As the amount of cyber security technology vendors in the market continues to grow, we have seen an enormous amount of valuable tech emerging to aide in detecting security threats. These technologies continue to produce more and more data that needs to be logged, normalized, and retained in order to make it useful. Even as organizations begin to think about how to start leveraging machine learning concepts or SOAR platforms for automation, they struggle to capitalize on their return on investment with all of these technologies because, in most cases, they have not created and defined a logging strategy that makes it easy to use the data that is produced from the technology they purchase.
Data becomes a lot more useful when it is structured, tagged, normalized, parsed, and follows a consistent data model. Being able to detect security threats isn't about buying every product on the market, sending all of those logs to a logging platform and thinking that these can just be easily used to detect a threat. A very critical component to being able to build an effective threat detection program is ensuring that all of that data is useable.
Only once data is structured and normalized are you then able to use those data sets to begin building advanced detection content across multiple data domains. Having the ability to be able to detect threat scenarios across multiple data domains, instead of just being able to detect multiple indicators of a threat within one data domain is a huge advantage. This improves the quality of the detection, hence lowers the rate of false positives, and can get you to a high enough efficacy that allows you to be able to properly use SOAR systems to automate the mitigation of threat scenarios. The only way for this to be possible is to have good practices when it comes to logging.
It is amazing to see how many companies continue to spend millions of dollars on security tools; however, aren't necessarily always improving their ability to detect or mitigate security threats. This is because often times we forget about the basics needed for that data to become useful.
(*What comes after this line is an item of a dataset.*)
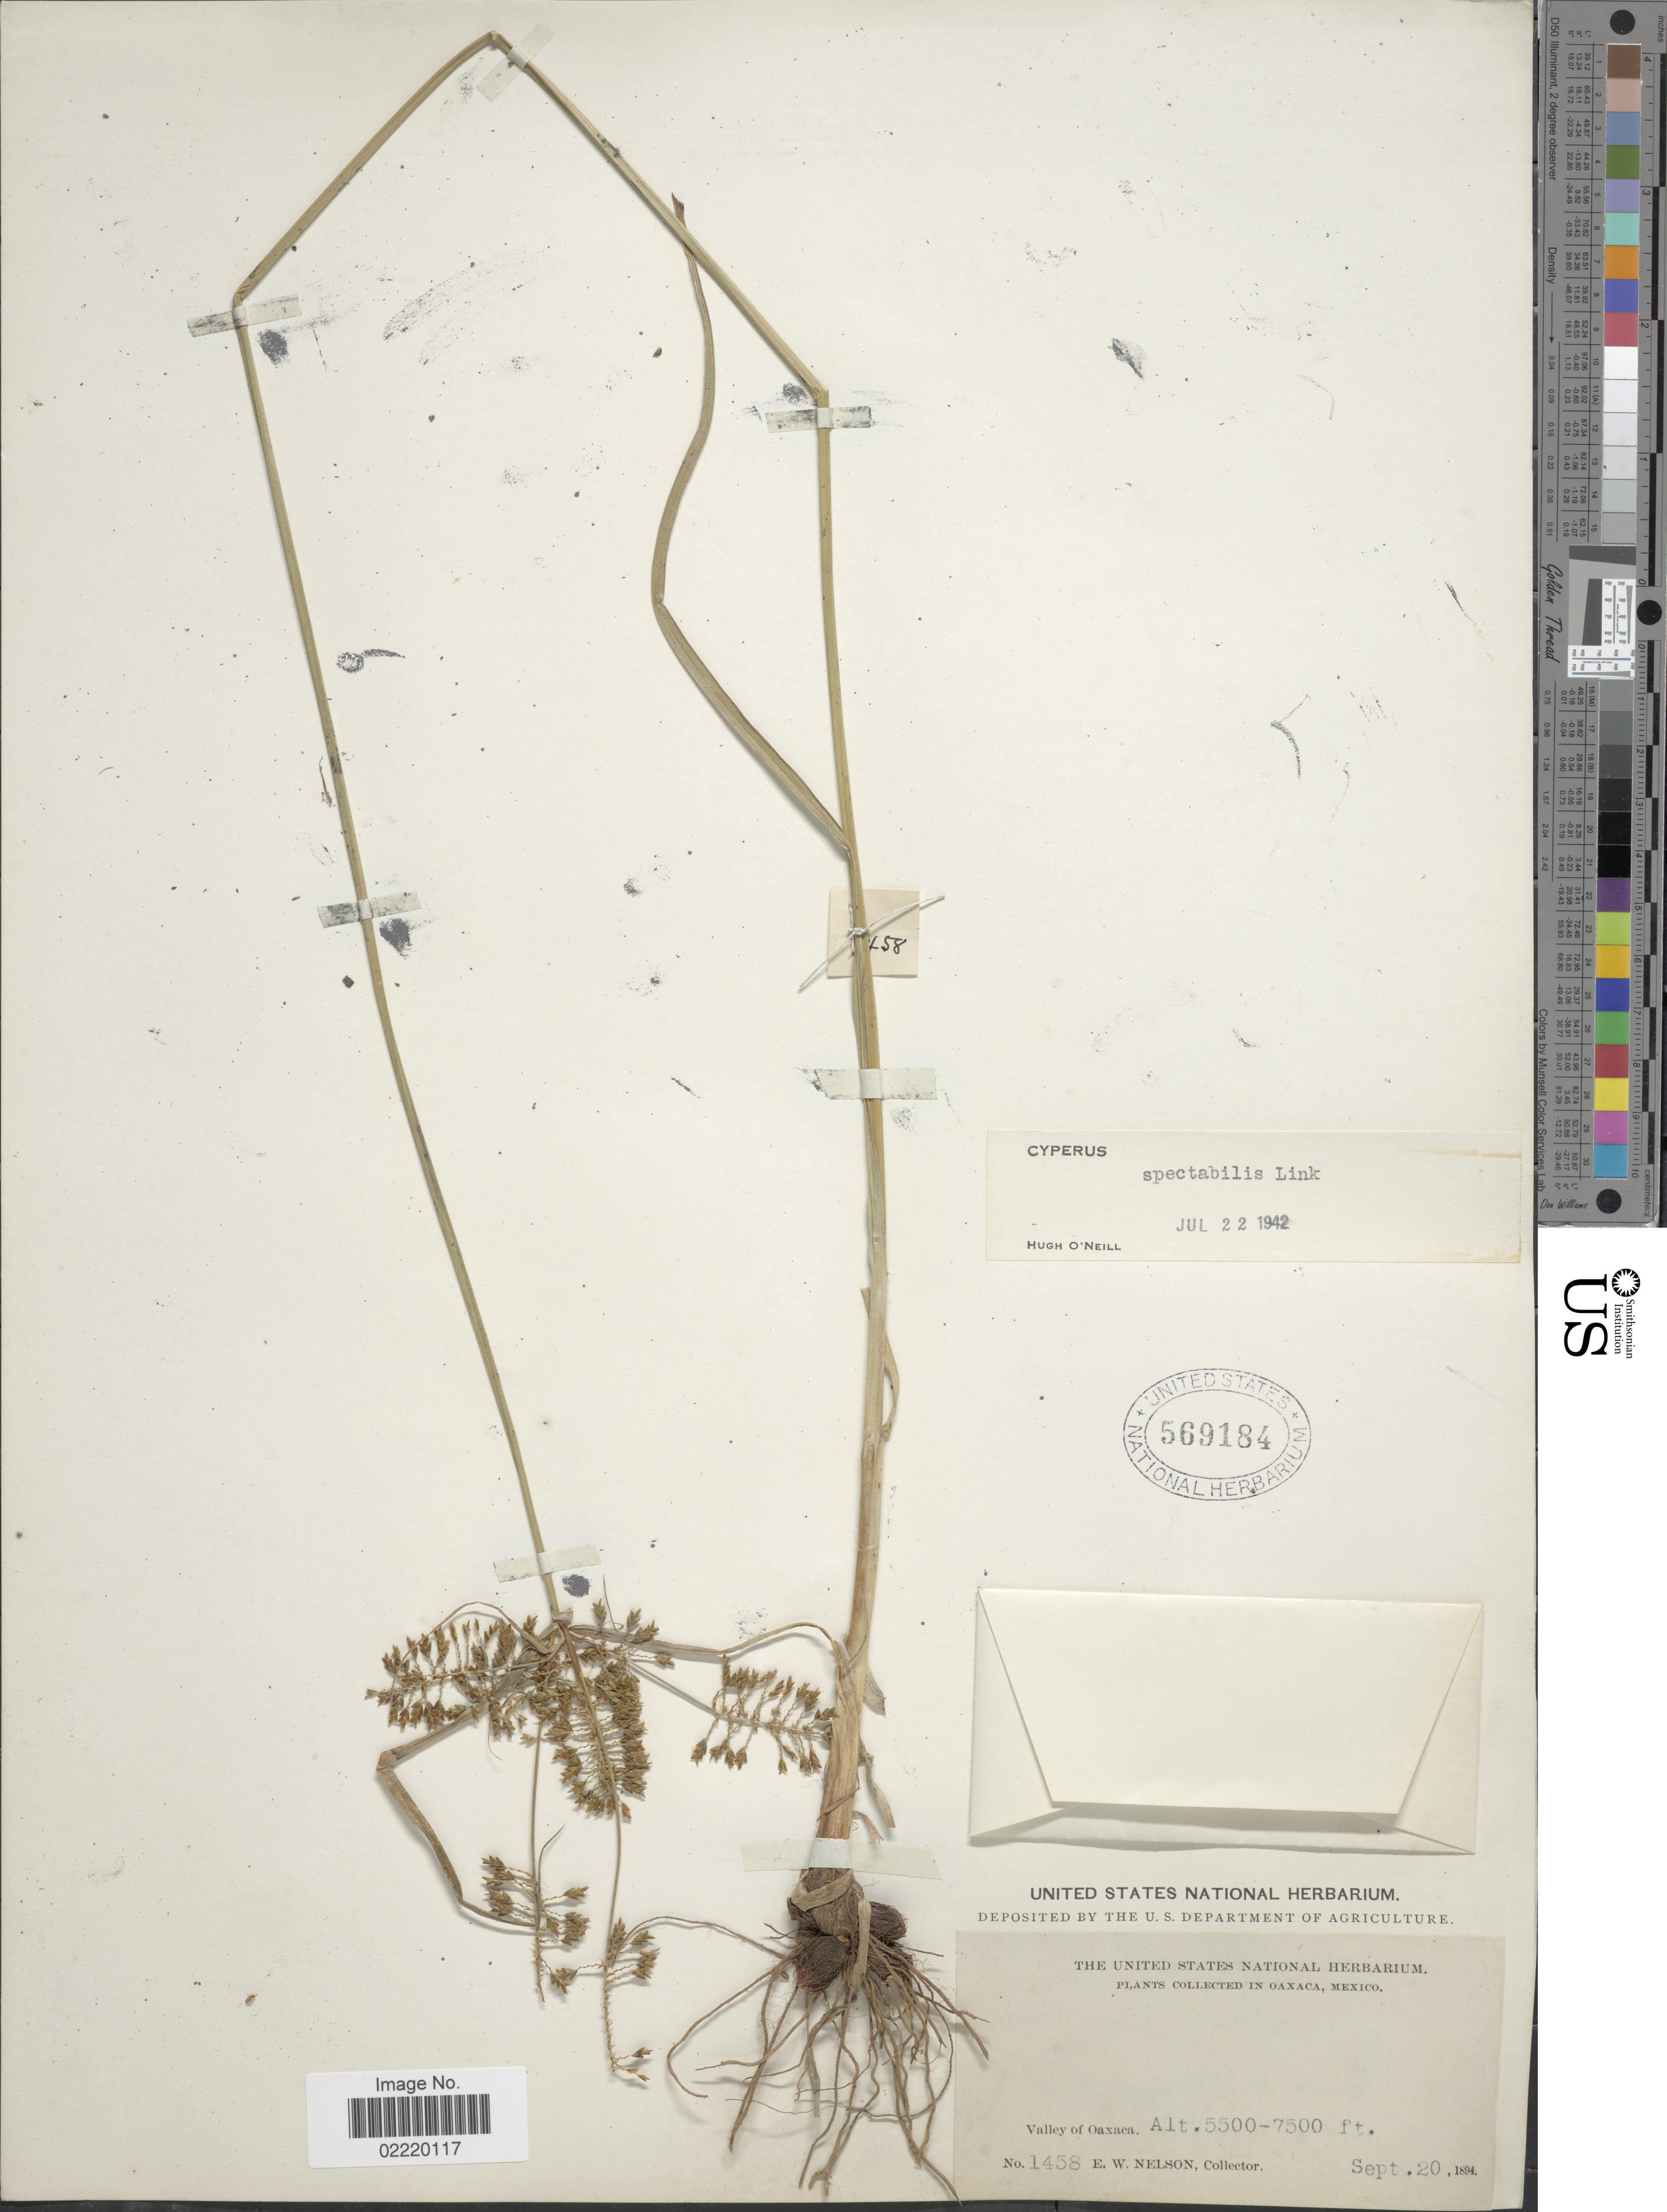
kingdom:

The only way you can properly use data from all the threat technology tools you have deployed is if you follow a consistent process for how that data gets stored.
Data normalization is not sexy, it's not fun, and it's not always easy, that is why often times those efforts get thrown under the bus. But it is mandatory if you want to be serious about detecting actual threat scenarios, or even to begin using machine learning or automation concepts to help with detecting or mitigating threats.
Being able to detect cyber threats is not just about understanding the threat, the tactics, the techniques and the procedures. It's not just all about purchasing a bunch of technology that can identify suspicious activity on your network. It's all about ensuring that the data is useable. Having a program that ensures you have the proper logging patterns and models is an extremely underinvested area, which can end up having major impacts to your ability to be effective in mitigating the risk of a cyber attack if not properly addressed.